Directive 1: In the post on fisheries, which two countries are said to have lasting solutions?
Directive 2: Retype the portion of the fisheries post between "As has been" and "as commons. Absurd.", inclusive.

-- begin Document section --

As has been pointed out by a number of people, not limited to myself,
on this and other newsgroups, fisheries are simply the Tragedy of the
Commons writ large. Check out some of the other recent threads to see
the full arguments. But at root, that is the primary cause, not the
proximate, it is the economic structure of the industry that is at
fault. Until that is changed there will be no lasting solution.
I would also note that two countries have lasting solutions : Iceland
and Norway. And they´ve done it by making the fishermen own the fish
directly. Just as Hardin said in his original essay, one can have
either private or social solutions to the overuse of a Commons
resource. Yet at present, fisheries are still run as commons. Absurd.



The Soviet Union also managed to manage salmon stocks in the NW
(The practice was older, the Soviets just didn't disrupt it). There
they simply banned capture of salmon at sea. By the time the salmon
reach the rivers you could put up nets capturing most salmon and
letting enough of them pass for reproduction. Since salmon come back
to the same river it's ideal for local management. This was really
neither a capitalist or a propertly communist solution but one that
predated both.

-- end Document section --
-- begin Supplied records --

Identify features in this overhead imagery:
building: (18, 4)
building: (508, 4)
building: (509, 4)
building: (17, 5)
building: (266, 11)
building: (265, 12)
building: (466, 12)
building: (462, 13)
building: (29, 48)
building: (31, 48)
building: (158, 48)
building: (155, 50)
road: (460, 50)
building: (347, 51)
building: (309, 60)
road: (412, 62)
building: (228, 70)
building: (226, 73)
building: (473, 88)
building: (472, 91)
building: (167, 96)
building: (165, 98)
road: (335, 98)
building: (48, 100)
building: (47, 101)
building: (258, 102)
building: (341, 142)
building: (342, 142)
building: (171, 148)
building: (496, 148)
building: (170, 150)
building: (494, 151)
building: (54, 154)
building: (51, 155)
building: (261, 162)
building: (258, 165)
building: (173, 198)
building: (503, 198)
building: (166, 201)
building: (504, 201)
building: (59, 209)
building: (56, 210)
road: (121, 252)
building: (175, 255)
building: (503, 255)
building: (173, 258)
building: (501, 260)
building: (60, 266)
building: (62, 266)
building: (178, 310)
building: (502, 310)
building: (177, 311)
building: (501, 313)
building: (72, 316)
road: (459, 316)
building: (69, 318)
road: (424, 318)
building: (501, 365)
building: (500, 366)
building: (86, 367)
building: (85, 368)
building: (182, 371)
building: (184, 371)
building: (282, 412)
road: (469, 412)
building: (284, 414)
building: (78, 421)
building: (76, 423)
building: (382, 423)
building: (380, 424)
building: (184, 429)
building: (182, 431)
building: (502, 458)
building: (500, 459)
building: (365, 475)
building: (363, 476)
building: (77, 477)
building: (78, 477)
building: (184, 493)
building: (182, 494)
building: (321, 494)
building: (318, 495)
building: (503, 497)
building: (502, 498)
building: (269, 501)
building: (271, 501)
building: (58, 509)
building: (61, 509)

-- end Supplied records --

Right answer 1: Iceland and Norway.

Right answer 2:
As has been pointed out by a number of people, not limited to myself,
on this and other newsgroups, fisheries are simply the Tragedy of the
Commons writ large. Check out some of the other recent threads to see
the full arguments. But at root, that is the primary cause, not the
proximate, it is the economic structure of the industry that is at
fault. Until that is changed there will be no lasting solution.
I would also note that two countries have lasting solutions : Iceland
and Norway. And they´ve done it by making the fishermen own the fish
directly. Just as Hardin said in his original essay, one can have
either private or social solutions to the overuse of a Commons
resource. Yet at present, fisheries are still run as commons. Absurd.